Thursday, January 05, 2012

FDA Issues Guidance on Using Social Media to Discuss Drugs, Devices

FDA has released draft guidelines on how drug companies and medical devices makers can use social media to discuss off-label uses of their products, Fierce Government IT reports.

The agency is accepting comment on the draft guidelines until March 26.

Details of the Guidelines

According to the draft guidelines, drug and medical device firms only can provide answers that are non-promotional and fair when asked questions through social media sites like Twitter and YouTube.

The answers also should be private, "provided only to the individual making the request directly to the firm," according to the draft guidance.

The guidelines state that the person responding to consumers' questions should not be a sales or marketing employee because those workers focus "on promoting a firm's products" (Bernhart Walker, Fierce Government IT, 1/4).

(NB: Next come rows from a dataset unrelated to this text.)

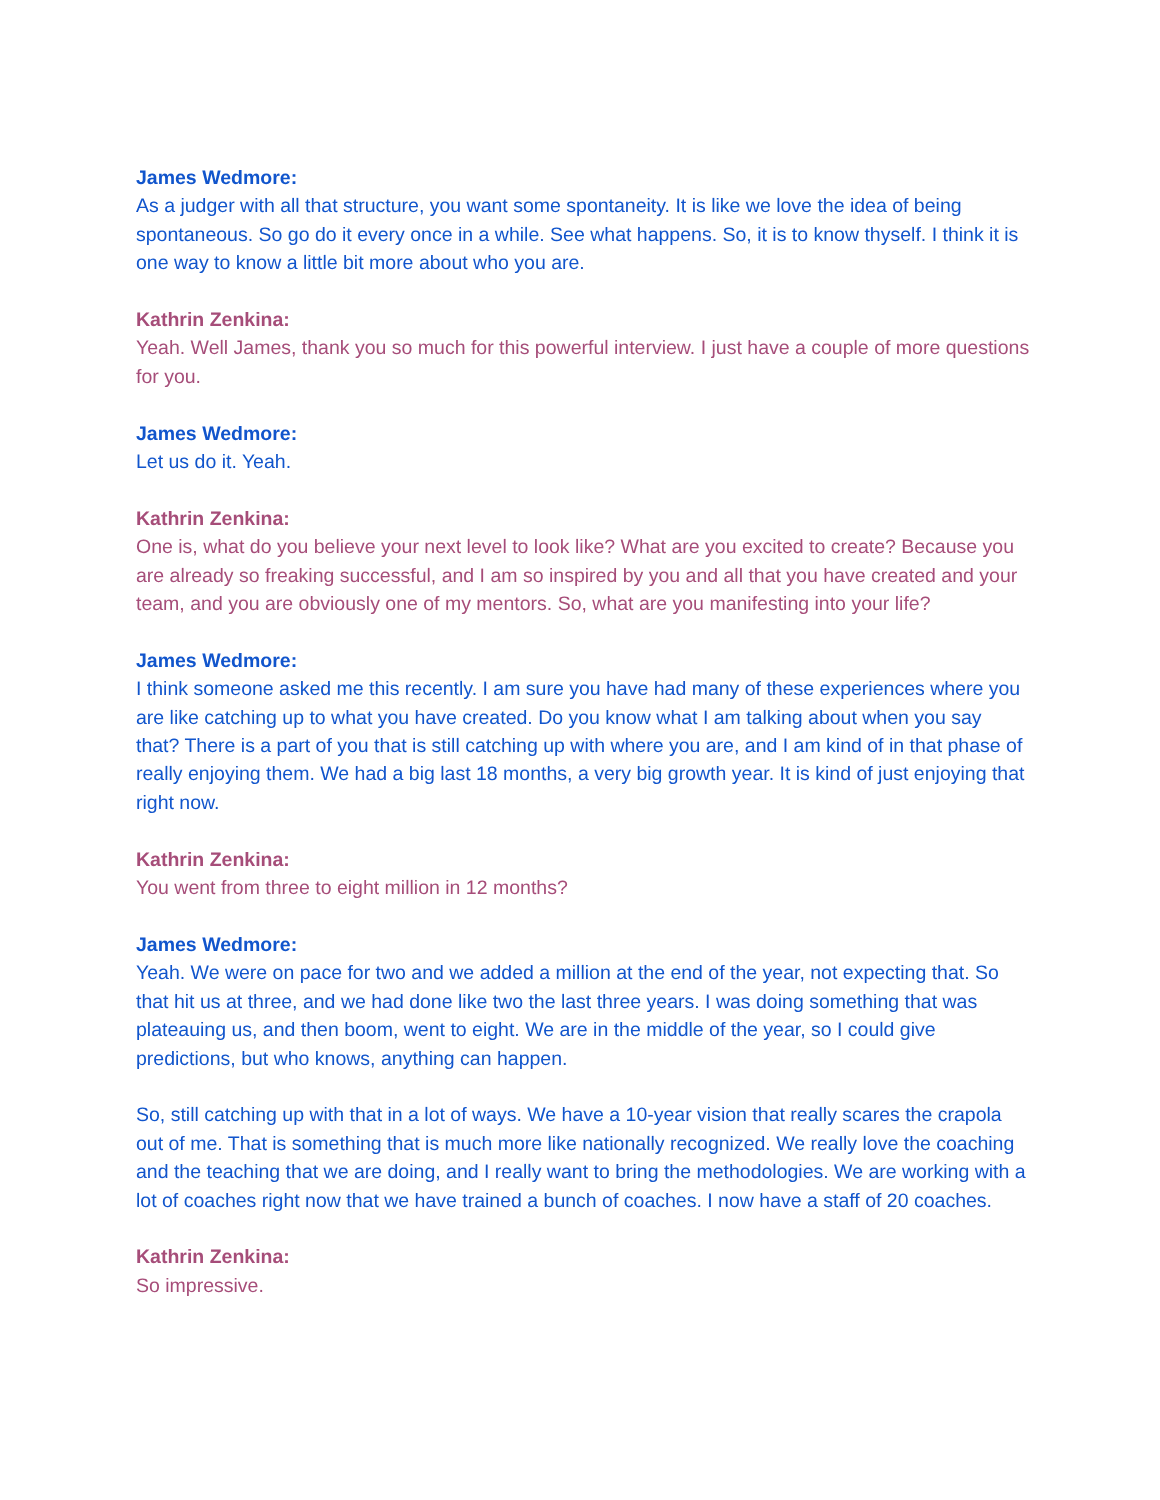James Wedmore:
As a judger with all that structure, you want some spontaneity. It is like we love the idea of being spontaneous. So go do it every once in a while. See what happens. So, it is to know thyself. I think it is one way to know a little bit more about who you are.
Kathrin Zenkina:
Yeah. Well James, thank you so much for this powerful interview. I just have a couple of more questions for you.
James Wedmore:
Let us do it. Yeah.
Kathrin Zenkina:
One is, what do you believe your next level to look like? What are you excited to create? Because you are already so freaking successful, and I am so inspired by you and all that you have created and your team, and you are obviously one of my mentors. So, what are you manifesting into your life?
James Wedmore:
I think someone asked me this recently. I am sure you have had many of these experiences where you are like catching up to what you have created. Do you know what I am talking about when you say that? There is a part of you that is still catching up with where you are, and I am kind of in that phase of really enjoying them. We had a big last 18 months, a very big growth year. It is kind of just enjoying that right now.
Kathrin Zenkina:
You went from three to eight million in 12 months?
James Wedmore:
Yeah. We were on pace for two and we added a million at the end of the year, not expecting that. So that hit us at three, and we had done like two the last three years. I was doing something that was plateauing us, and then boom, went to eight. We are in the middle of the year, so I could give predictions, but who knows, anything can happen.
So, still catching up with that in a lot of ways. We have a 10-year vision that really scares the crapola out of me. That is something that is much more like nationally recognized. We really love the coaching and the teaching that we are doing, and I really want to bring the methodologies. We are working with a lot of coaches right now that we have trained a bunch of coaches. I now have a staff of 20 coaches.
Kathrin Zenkina:
So impressive.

FDA spokesperson Karen Mahoney said the draft guidance represents "the first of multiple planned guidances that respond to testimony and comments" from a November 2009 public hearing on the pharmaceutical industry's use of social media (Thomaselli, Advertising Age, 12/30/11).

Reaction to Proposed Guidelines

The guidance focuses only on social media discussions of off-label uses for drugs and devices, leaving certain aspects of social media use unclear for pharmaceutical and medical device companies, according to Slate's "Future Tense" (Bosch, "Future Tense," Slate, 1/3).

A drug company digital director said the draft guidance "leaves a lot open to interpretation."

Jim Dayton -- senior director of emerging media for InTouch Solutions, a digital marketing firm -- said that "however ambiguous some might see this, I do not think this document should stop anybody form using social media."

Peter Pitts -- former FDA associate commissioner and current president of the Center for Medicine in the Public Interest -- said he doubts there will ever be clear rules governing social media marketing in part because of the evolving nature of social media sites (Advertising Age, 12/30/11).